AIM OF THE EXERCISE: Extract every line of the records that contains the string "equiv", copying each line in full.

ENTRIES SHOWN:
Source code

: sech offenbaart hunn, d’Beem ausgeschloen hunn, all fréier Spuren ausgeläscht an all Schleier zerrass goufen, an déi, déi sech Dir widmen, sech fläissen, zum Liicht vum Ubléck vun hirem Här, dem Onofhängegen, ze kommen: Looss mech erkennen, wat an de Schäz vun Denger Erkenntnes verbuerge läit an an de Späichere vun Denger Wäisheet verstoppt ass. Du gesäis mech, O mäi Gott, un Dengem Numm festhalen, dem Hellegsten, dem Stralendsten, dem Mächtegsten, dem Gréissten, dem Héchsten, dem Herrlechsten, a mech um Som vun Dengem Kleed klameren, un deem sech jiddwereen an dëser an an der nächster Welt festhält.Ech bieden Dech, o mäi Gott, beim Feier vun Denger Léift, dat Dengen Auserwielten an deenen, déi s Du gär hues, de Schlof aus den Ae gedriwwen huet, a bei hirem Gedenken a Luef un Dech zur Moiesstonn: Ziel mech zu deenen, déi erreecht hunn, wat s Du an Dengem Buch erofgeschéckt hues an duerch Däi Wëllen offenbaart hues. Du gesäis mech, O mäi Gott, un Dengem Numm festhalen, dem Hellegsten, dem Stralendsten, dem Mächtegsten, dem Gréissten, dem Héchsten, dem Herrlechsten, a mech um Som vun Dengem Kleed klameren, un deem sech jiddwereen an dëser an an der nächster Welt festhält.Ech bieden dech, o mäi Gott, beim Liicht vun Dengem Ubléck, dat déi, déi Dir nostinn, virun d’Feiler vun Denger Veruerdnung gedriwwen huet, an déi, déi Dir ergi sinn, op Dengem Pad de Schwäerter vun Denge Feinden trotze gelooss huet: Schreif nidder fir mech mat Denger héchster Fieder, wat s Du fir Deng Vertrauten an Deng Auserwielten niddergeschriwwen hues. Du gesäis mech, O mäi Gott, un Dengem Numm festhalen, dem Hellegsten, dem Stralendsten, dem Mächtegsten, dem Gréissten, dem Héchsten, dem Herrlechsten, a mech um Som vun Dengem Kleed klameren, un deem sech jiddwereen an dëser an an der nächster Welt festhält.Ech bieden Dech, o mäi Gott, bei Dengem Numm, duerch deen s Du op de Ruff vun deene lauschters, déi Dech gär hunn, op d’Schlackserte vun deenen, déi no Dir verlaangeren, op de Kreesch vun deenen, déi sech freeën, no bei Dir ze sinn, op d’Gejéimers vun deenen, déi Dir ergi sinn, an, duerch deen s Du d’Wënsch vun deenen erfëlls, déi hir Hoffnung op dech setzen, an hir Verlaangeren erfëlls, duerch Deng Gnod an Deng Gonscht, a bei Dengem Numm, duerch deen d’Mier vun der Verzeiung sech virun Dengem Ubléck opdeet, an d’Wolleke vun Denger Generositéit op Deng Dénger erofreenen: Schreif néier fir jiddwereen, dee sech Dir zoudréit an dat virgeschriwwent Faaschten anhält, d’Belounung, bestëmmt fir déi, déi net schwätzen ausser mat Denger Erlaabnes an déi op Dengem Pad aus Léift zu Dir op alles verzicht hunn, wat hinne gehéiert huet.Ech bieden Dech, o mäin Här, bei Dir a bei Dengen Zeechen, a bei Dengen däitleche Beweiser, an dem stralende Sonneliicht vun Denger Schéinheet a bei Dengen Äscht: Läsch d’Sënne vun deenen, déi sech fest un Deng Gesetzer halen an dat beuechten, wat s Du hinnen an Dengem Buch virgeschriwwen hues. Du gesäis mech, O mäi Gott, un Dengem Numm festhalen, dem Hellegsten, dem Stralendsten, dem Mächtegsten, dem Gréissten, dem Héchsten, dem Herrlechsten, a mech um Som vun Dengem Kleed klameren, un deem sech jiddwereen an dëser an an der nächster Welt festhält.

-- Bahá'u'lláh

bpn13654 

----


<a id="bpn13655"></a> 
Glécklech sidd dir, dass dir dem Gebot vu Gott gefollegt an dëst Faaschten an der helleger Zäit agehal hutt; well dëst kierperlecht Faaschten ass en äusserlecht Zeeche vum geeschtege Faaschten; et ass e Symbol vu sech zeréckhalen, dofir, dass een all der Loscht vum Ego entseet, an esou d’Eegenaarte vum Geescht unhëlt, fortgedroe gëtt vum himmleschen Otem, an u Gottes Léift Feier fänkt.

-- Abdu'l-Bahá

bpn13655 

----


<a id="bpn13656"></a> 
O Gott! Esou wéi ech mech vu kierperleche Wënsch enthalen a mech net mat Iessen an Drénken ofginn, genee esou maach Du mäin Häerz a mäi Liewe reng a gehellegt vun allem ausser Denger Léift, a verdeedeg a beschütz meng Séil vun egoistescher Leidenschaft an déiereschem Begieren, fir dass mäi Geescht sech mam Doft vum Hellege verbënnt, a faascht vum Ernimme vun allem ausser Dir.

...

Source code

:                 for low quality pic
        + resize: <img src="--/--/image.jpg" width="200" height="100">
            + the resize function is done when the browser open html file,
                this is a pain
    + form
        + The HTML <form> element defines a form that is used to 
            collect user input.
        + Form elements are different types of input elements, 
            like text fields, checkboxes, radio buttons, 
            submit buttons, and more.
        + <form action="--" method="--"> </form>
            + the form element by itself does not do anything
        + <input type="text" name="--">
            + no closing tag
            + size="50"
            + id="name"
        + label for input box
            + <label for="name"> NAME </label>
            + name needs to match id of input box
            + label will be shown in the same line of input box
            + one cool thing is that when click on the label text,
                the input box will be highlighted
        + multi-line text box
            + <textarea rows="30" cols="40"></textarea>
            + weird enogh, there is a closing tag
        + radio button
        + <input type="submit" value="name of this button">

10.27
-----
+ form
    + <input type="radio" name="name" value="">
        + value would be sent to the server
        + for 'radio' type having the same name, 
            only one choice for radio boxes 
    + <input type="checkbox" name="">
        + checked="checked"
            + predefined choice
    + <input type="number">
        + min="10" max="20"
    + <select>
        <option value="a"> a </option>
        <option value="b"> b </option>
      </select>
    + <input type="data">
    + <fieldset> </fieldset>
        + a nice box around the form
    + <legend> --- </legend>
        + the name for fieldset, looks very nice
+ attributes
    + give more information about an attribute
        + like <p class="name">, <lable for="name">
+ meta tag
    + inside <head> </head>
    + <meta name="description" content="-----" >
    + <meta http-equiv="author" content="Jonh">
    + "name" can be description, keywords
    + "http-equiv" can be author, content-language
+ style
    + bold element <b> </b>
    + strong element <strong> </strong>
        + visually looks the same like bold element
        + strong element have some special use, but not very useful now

SOLUTION TO THIS PROBLEM:
    + <meta http-equiv="author" content="Jonh">
    + "http-equiv" can be author, content-language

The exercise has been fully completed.